JAKARTA, sp-globalindo.co.id – Presiden ke-7 Joko Widodo menandatangani Peraturan Umum (PP) Nomor 44 Tahun 2024 tentang Kenaikan Gaji dan Tunjangan Hakim.
Penandatanganan tersebut dilakukan tepat dua hari sebelum masa pensiun Jokowi, sehingga memicu reaksi negatif dari para hakim yang menilai ketentuan tersebut tidak mampu menyelesaikan masalah kesejahteraannya.
Juru Bicara Persatuan Hakim Indonesia (SHI) Fuzan Arasid mengatakan, meski PP Nomor 44 Tahun 2024 mengatur tentang kenaikan tunjangan jabatan hakim, namun persoalan pokok mengenai kesejahteraan hakim belum terselesaikan.
“PP Nomor 44 Tahun 2024 merupakan langkah awal yang patut diapresiasi, apalagi dalam konteks kenaikan tunjangan kerja sebesar 40 persen,” kata Fouzan secara virtual, Selasa (22/10/22). .” 2024).
Baca juga: Ikahi menilai PP 44/2024 tidak memenuhi seluruh rekomendasi hakim.
Alasan pertama, PP Nomor 44 Tahun 2024 hanya mengatur kenaikan tunjangan jabatan, sedangkan sembilan komponen hak keuangan lainnya tidak diatur.
Komponen yang tidak diatur antara lain upah pokok, fasilitas perumahan, transportasi, asuransi kesehatan, jaminan keamanan, serta pendapatan pensiun dan tunjangan lainnya.
Kedua, masih adanya disparitas kesejahteraan, khususnya bagi hakim tingkat satu pada pengadilan negeri/kota kelas dua.
Ia berkata: Hakim pada tingkat ini menghadapi tantangan yang lebih berat dan kebijakan yang ada saat ini belum efektif dalam mengatasi kesenjangan ini.
Ketiga, Fawzan juga menyoroti Putusan MA Nomor 23P/HUM/2018 yang mengatur pemisahan norma gaji pokok dan pensiun bagi hakim Aparatur Sipil Negara (ASN).
Fouzan mengatakan: “Pemerintah hanya fokus pada pemisahan undang-undang, namun mengingat tanggung jawab hakim, tidak memperhatikan jumlah yang kecil.”
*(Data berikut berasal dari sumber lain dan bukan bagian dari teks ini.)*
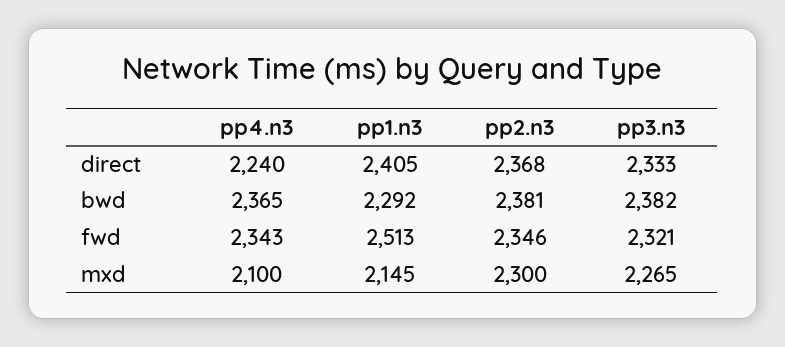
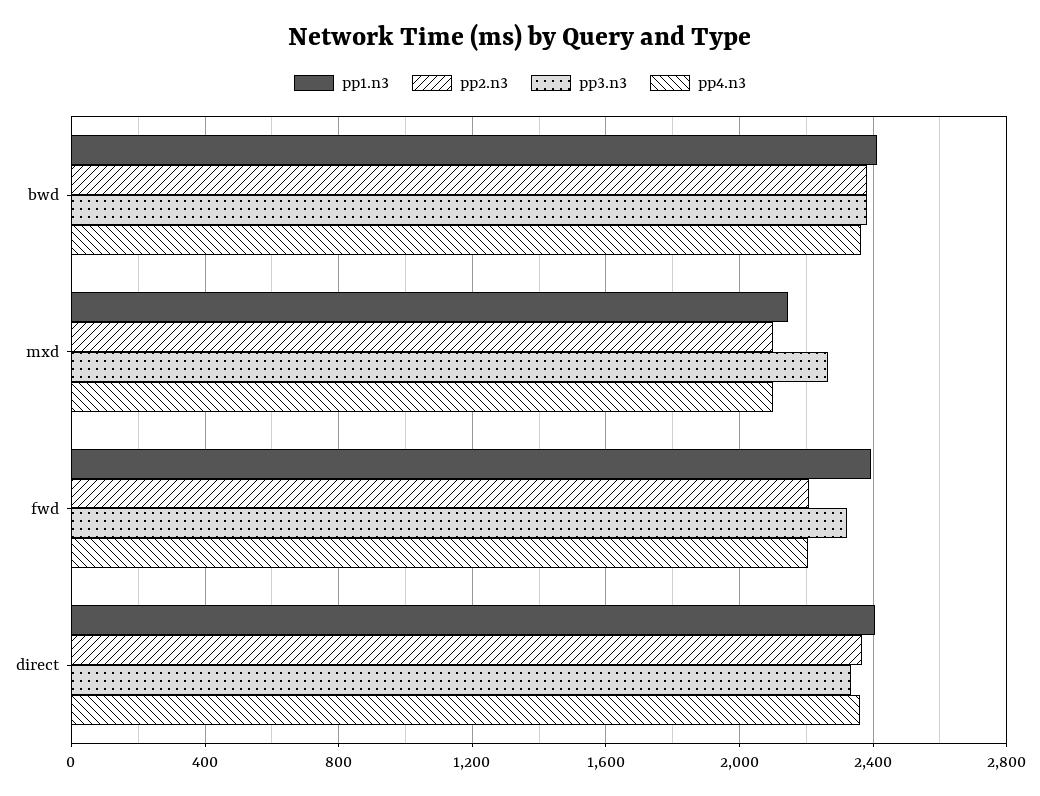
  {
    "pp4.n3": {
-     "direct": 2240,
+     "direct": 2350,
      "bwd": 2365,
-     "fwd": 2343,
+     "fwd": 2200,
      "mxd": 2100
    },
    "pp1.n3": {
      "direct": 2405,
-     "bwd": 2292,
+     "bwd": 2400,
-     "fwd": 2513,
+     "fwd": 2400,
      "mxd": 2145
    },
    "pp2.n3": {
      "direct": 2368,
      "bwd": 2381,
-     "fwd": 2346,
+     "fwd": 2200,
-     "mxd": 2300
+     "mxd": 2100
    },
    "pp3.n3": {
      "direct": 2333,
      "bwd": 2382,
      "fwd": 2321,
      "mxd": 2265
    }
  }

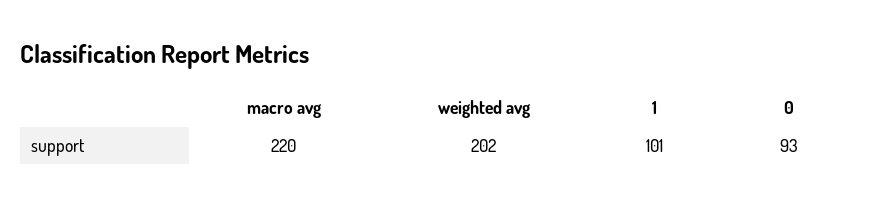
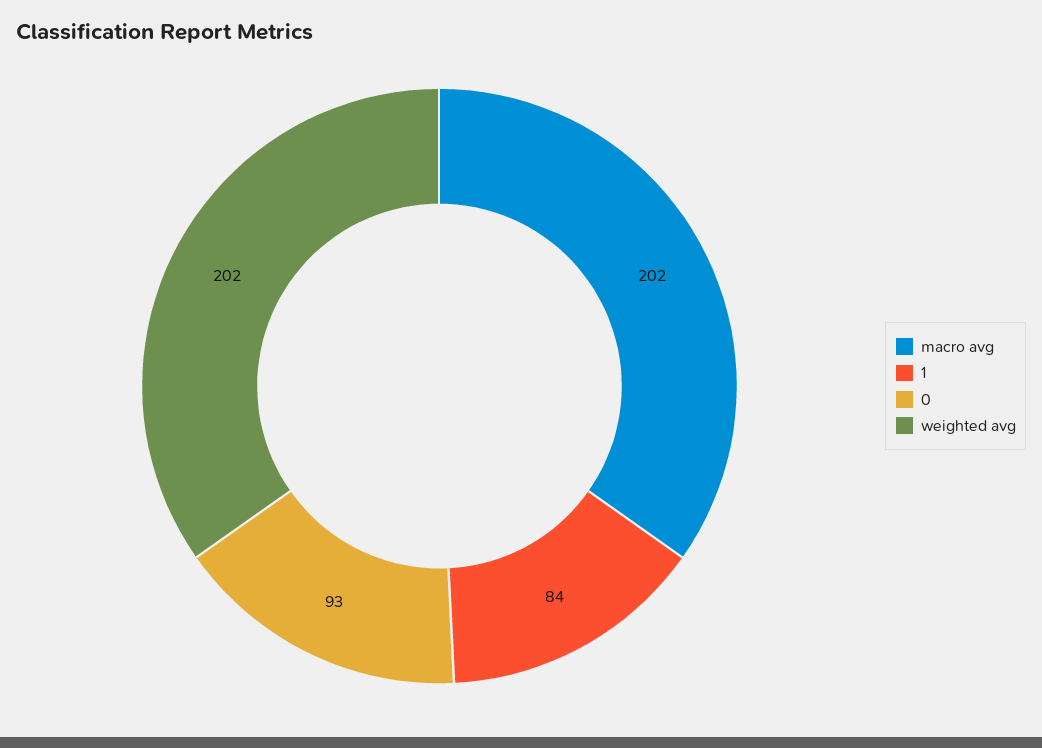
  {
-   "macro avg": 220,
+   "macro avg": 202,
    "weighted avg": 202,
-   "1": 101,
+   "1": 84,
    "0": 93
  }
Baca juga: Resmi Naik, Ini Gaji Hakim di Indonesia
Solidaritas hakim Indonesia pun menyayangkan sikap pemerintah yang dinilai tertutup dalam rancangan PP 44/2024.
Menurut Fawzan, kebijakan tersebut tidak mencakup partisipasi aktif hakim di bidang tersebut sehingga hasilnya tidak mencerminkan kondisi sebenarnya hakim di seluruh Indonesia.
Dia berkata: “Tidak ada penyesuaian dalam tunjangan jabatan hakim dalam 12 tahun terakhir. Hakim yang bertugas di garis depan, terutama di pengadilan kelas dua di daerah terpencil, adalah yang paling terkena dampaknya.”
Oleh karena itu, SHI akan terus memperjuangkan beberapa tuntutan pemerintah, termasuk seluruh hak keuangan dan penyesuaian fasilitas hakim.
Setelah itu, menyerukan peninjauan kembali RUU Status Kehakiman hingga menjadi undang-undang, mendorong penyusunan RUU Penghinaan Pengadilan demi menjaga harkat dan martabat lembaga peradilan dan hakim.